Stored data.

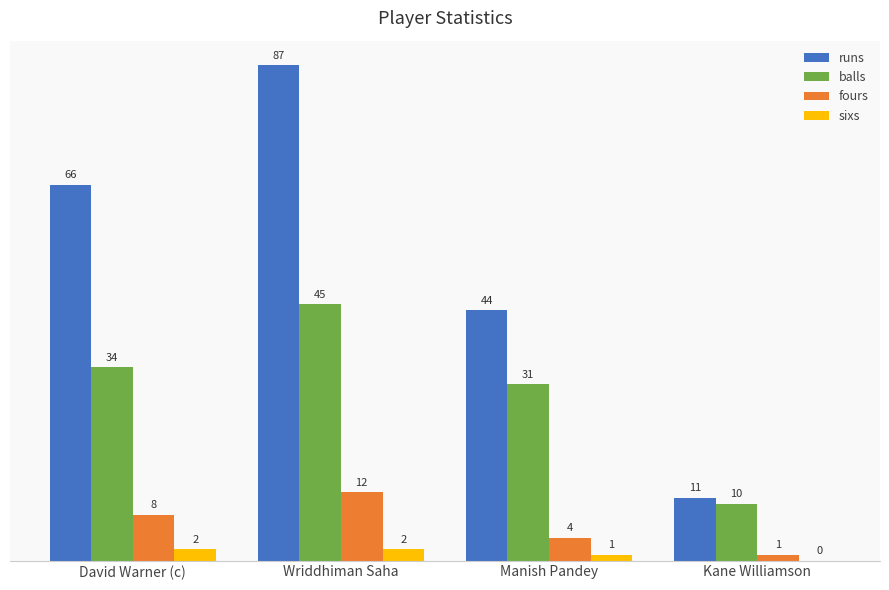

True or false: balls has a value of 74 at Wriddhiman Saha.

False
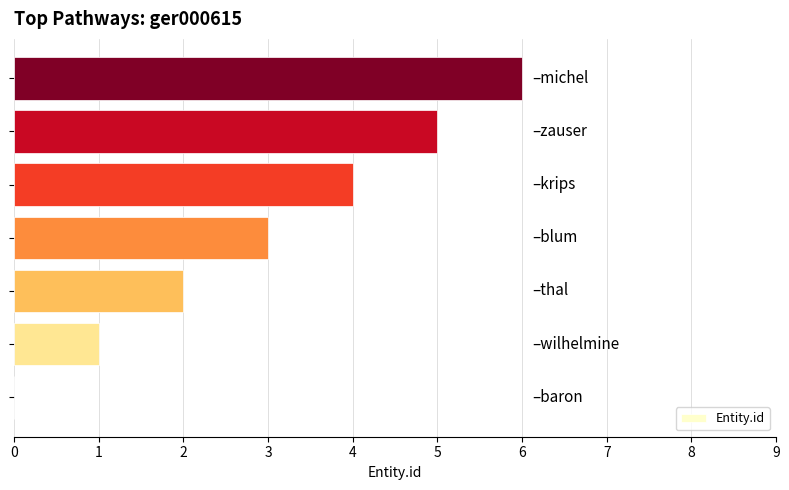

What is the sum of all values?

21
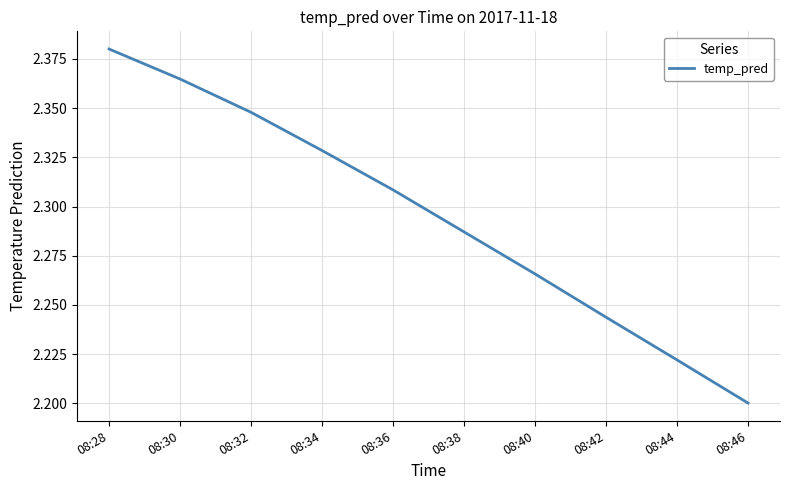

The chart shows a value of 2.2 at 08:44. True or false?

True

Exercise requirements.
Echo back every line of the data above word for word, omitting the pictures.

Response box.
True or false: balls has a value of 74 at Wriddhiman Saha.

False

What is the sum of all values?

21

The chart shows a value of 2.2 at 08:44. True or false?

True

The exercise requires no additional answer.